Levy joins the Quartet for the key work on the concert, Johannes Brahms‘ late composition, the Quintet for Clarinet and Strings in B minor, Op. 115. Mandl calls this “Some of the most refined chamber music writing in the entire repertoire – sublime work of delicacy – so elegant from beginning to the end.” The quintet is a staple of the chamber repertoire works for clarinet. Levy observes: “Few pieces take the listener on such an amazing emotional journey of contrasting ideas, not unlike a look back on the trajectory of one’s life which Brahms was certainly in a position to do.”
Levy adds, “It has been a real treat to be able to delve into the details of the Quintet” with the Philomusica Quartet. Mandl returns the compliment. Throughout the quintet, “every single voice is active, a real balanced juggling act. Todd knows exactly in all parts when we have to deviate from dynamic markings based upon what somebody else is doing. It was a wonderful learning experience for us.”

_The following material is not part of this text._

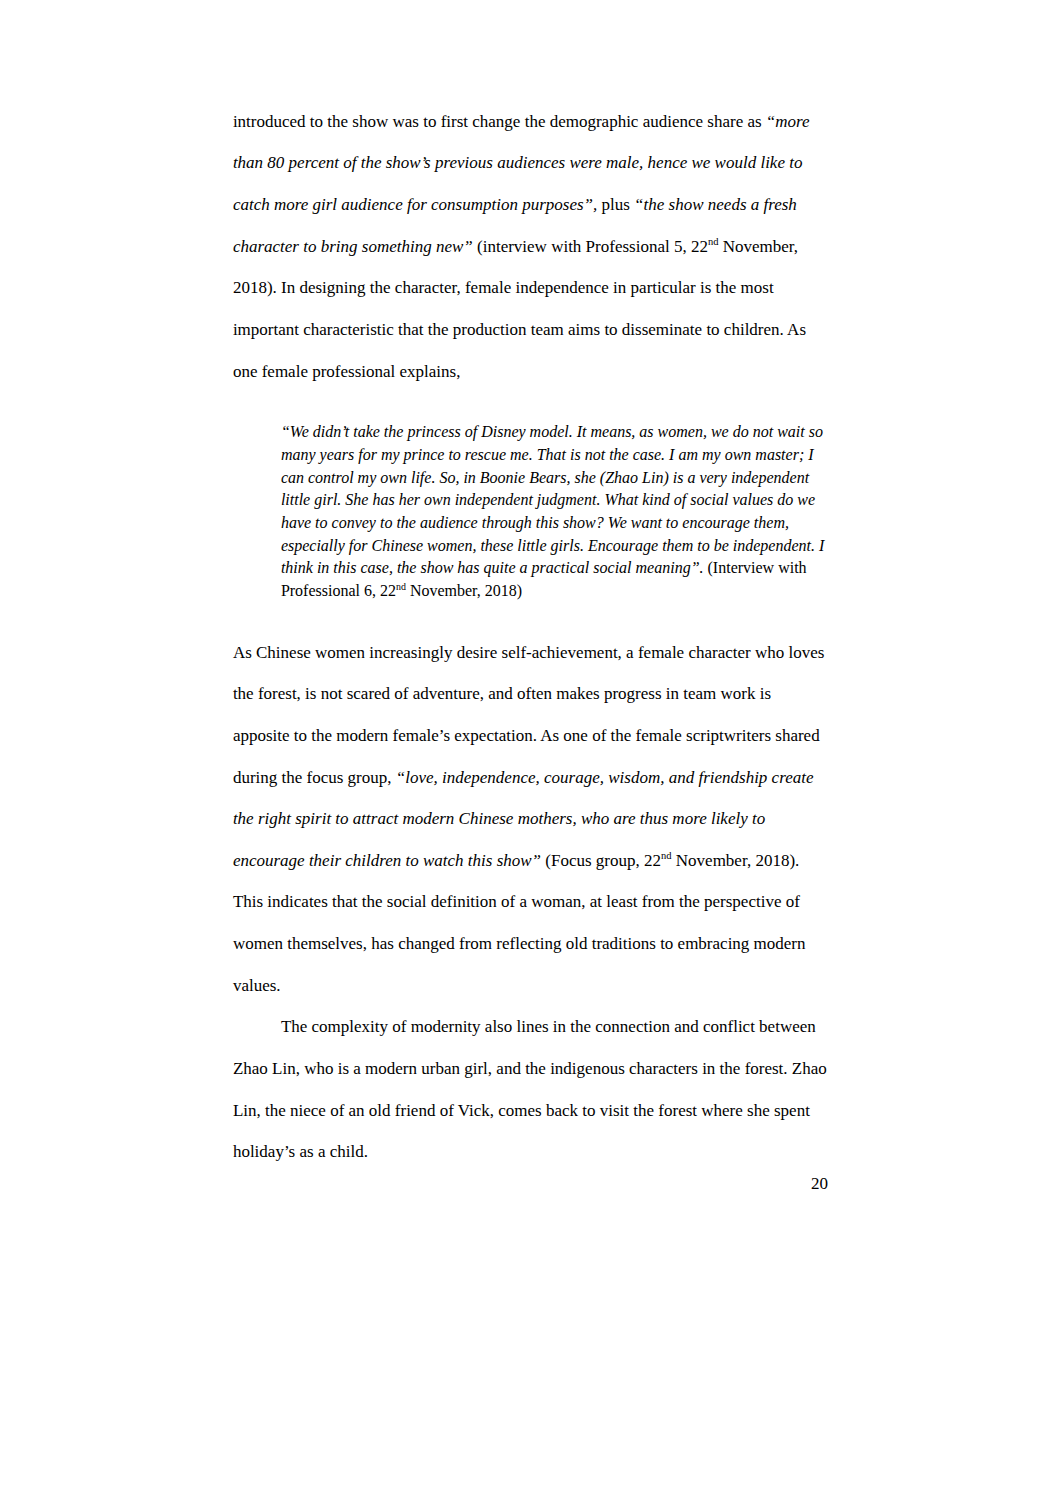introduced to the show was to first change the demographic audience share as “more than 80 percent of the show’s previous audiences were male, hence we would like to catch more girl audience for consumption purposes”, plus “the show needs a fresh character to bring something new” (interview with Professional 5, 22nd November, 2018). In designing the character, female independence in particular is the most important characteristic that the production team aims to disseminate to children. As one female professional explains,
“We didn’t take the princess of Disney model. It means, as women, we do not wait so many years for my prince to rescue me. That is not the case. I am my own master; I can control my own life. So, in Boonie Bears, she (Zhao Lin) is a very independent little girl. She has her own independent judgment. What kind of social values do we have to convey to the audience through this show? We want to encourage them, especially for Chinese women, these little girls. Encourage them to be independent. I think in this case, the show has quite a practical social meaning”. (Interview with Professional 6, 22nd November, 2018)
As Chinese women increasingly desire self-achievement, a female character who loves the forest, is not scared of adventure, and often makes progress in team work is apposite to the modern female’s expectation. As one of the female scriptwriters shared during the focus group, “love, independence, courage, wisdom, and friendship create the right spirit to attract modern Chinese mothers, who are thus more likely to encourage their children to watch this show” (Focus group, 22nd November, 2018). This indicates that the social definition of a woman, at least from the perspective of women themselves, has changed from reflecting old traditions to embracing modern values.
The complexity of modernity also lines in the connection and conflict between Zhao Lin, who is a modern urban girl, and the indigenous characters in the forest. Zhao Lin, the niece of an old friend of Vick, comes back to visit the forest where she spent holiday’s as a child.
20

The Philomusica will offer a Wisconsin premiere of a recently discovered string quartet by Max Bruch, String Quartet in C minor (1852). Written at age 14 for a competition, the work is remarkably mature. The only sign of youth may be the extent of homage to Bruch’s favorite composers, Mendelssohn, Schumann, Schubert, and Beethoven. Mandl points out that the scherzo is “literally a take on Beethoven’s 7th symphony.”
Bruch composed during an early 20th century period when composers were looking for new directions in classical music. Mandl observes, while “Bruch was a traditionalist” and “unfortunately, was brushed aside because he was not a revolutionary.”
The concert will also feature a work by Aaron Copland from the beginning of his career. His Two Pieces for String Quartet (1921 & 1923) may be best considered two separate pieces, although both were inspired by Gabriel Fauré. The first piece has been characterized as an arrangement of Faure’s 9 Préludes, Op. 103: No. 9, but the ordered, pensive mood created by Fauré’s piano work is transformed by Copland’s take on the melody and a harmonic structure less obvious in Fauré. Even very early in his career, Copland’s signature sound and rhythmic style are recognizable. In the second piece, the pace quickens and Copland’s skill with complex rhythms is evident. Inspired by jazz, but not to be mistaken for jazz, the short work also shows Copland experimenting with polytonality.
Philomusica will hold its concert Monday, October 28th at 7:30 p.m. at Wisconsin Lutheran College, in the Schwan Concert Hall located at 8815 W. Wisconsin Ave. Free parking is available in a parking garage to the east of the hall. Tickets can be purchased for $25 ($12 student) online at or by calling the box office at 414-443-8802.
The Philomusica Quartet returns to the Schwan Concert Hall on Monday, February 10th, 2020 at 7:30 p.m. The concert is called Musical Dialogues, featuring quartets by W.A. Mozart and Robert Schumann as well as arrangements for string quartet of J.S. Bach‘s Art of the Fugue.